=== YOUR INSTRUCTIONS ===
Which lines below contain the string "номер"? Pick out and copy each of them; uppercase and lowercase count as different.

=== RECORDS FOR THIS TASK ===
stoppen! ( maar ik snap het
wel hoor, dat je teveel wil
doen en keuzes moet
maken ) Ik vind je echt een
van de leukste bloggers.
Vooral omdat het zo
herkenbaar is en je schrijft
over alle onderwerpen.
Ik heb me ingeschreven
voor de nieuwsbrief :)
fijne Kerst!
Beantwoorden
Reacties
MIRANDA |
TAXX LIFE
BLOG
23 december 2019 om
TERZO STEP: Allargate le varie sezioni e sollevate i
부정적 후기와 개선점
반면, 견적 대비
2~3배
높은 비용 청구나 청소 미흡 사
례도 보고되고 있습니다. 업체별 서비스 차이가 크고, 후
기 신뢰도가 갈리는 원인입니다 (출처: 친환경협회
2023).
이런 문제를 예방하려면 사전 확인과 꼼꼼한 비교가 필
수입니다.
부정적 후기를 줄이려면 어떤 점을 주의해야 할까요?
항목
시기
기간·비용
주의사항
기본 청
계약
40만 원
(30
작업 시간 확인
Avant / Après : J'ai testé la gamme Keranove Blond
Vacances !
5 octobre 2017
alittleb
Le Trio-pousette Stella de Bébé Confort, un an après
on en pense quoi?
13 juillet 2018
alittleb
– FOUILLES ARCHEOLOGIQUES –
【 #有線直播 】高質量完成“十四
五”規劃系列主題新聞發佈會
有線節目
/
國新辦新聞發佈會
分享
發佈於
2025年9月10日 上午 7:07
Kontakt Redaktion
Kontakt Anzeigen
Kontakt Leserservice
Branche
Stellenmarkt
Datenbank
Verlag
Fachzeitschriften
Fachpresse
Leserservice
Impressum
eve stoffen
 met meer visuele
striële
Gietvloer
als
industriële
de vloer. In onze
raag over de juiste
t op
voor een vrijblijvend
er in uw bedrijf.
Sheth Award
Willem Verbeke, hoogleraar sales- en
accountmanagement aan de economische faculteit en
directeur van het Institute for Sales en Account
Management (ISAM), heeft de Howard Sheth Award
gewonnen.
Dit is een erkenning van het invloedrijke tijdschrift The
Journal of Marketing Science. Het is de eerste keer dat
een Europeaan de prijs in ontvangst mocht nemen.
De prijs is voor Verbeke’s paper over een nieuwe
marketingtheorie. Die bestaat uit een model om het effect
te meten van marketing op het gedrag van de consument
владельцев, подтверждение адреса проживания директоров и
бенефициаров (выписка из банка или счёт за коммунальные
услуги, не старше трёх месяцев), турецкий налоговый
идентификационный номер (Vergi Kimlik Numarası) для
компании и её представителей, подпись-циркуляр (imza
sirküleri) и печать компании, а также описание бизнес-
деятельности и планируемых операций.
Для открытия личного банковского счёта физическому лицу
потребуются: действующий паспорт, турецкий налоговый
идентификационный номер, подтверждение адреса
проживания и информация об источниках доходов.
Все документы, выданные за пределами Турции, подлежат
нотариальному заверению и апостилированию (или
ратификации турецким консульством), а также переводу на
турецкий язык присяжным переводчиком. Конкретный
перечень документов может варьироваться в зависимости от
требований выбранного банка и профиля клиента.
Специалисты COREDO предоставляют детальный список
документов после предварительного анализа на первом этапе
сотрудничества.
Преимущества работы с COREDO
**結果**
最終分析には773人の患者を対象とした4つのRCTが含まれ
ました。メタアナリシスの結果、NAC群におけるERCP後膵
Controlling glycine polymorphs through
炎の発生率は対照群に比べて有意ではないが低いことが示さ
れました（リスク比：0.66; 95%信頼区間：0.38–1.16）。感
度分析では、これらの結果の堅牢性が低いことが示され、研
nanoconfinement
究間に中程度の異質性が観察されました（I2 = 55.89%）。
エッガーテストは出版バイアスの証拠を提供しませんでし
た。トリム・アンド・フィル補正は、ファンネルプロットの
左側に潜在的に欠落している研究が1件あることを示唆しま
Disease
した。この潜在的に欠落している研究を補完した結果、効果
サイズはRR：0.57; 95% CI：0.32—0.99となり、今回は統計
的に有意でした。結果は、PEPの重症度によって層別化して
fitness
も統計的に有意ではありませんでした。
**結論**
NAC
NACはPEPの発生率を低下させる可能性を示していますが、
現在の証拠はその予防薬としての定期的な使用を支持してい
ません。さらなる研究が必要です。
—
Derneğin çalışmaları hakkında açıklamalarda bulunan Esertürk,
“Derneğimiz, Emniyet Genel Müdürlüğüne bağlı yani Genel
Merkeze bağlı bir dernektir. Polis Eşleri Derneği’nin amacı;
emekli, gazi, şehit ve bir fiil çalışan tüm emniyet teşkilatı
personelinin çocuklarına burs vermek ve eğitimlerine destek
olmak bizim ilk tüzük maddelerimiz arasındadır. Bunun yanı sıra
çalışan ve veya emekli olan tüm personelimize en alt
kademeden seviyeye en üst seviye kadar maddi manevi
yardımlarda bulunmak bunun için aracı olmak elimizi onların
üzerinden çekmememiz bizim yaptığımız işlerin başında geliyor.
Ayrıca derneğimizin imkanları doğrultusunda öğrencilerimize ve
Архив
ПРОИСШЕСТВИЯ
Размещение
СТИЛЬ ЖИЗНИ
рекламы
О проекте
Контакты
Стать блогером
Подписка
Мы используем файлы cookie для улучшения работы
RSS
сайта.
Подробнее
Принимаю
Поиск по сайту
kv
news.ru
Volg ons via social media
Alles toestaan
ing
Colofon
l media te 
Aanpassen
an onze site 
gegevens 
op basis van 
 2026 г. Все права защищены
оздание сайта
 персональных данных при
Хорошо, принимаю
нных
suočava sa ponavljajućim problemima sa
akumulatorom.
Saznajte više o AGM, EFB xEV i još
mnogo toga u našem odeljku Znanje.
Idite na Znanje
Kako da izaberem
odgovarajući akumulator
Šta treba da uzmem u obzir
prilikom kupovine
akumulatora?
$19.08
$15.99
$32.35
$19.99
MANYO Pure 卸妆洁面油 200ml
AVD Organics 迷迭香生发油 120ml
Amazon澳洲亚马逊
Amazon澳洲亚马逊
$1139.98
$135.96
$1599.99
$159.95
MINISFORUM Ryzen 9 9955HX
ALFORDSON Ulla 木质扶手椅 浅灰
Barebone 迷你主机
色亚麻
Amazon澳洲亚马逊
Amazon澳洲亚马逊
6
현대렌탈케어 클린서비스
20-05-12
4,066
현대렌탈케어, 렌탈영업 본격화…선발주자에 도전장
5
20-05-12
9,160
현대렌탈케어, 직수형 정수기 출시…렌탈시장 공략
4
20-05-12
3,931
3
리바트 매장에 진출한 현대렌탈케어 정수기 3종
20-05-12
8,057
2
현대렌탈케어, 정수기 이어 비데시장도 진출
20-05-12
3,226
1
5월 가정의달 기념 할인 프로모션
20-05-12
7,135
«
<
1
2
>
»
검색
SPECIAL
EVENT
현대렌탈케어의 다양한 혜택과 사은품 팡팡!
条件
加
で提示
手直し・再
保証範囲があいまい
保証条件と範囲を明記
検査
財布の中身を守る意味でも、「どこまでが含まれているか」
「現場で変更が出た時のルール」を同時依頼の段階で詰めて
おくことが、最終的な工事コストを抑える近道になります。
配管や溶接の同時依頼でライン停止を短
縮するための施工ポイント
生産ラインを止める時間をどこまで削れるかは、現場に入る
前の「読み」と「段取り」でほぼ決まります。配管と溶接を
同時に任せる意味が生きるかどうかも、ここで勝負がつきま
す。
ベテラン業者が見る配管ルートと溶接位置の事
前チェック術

=== WRITTEN RESPONSE ===
идентификационный номер (Vergi Kimlik Numarası) для
идентификационный номер, подтверждение адреса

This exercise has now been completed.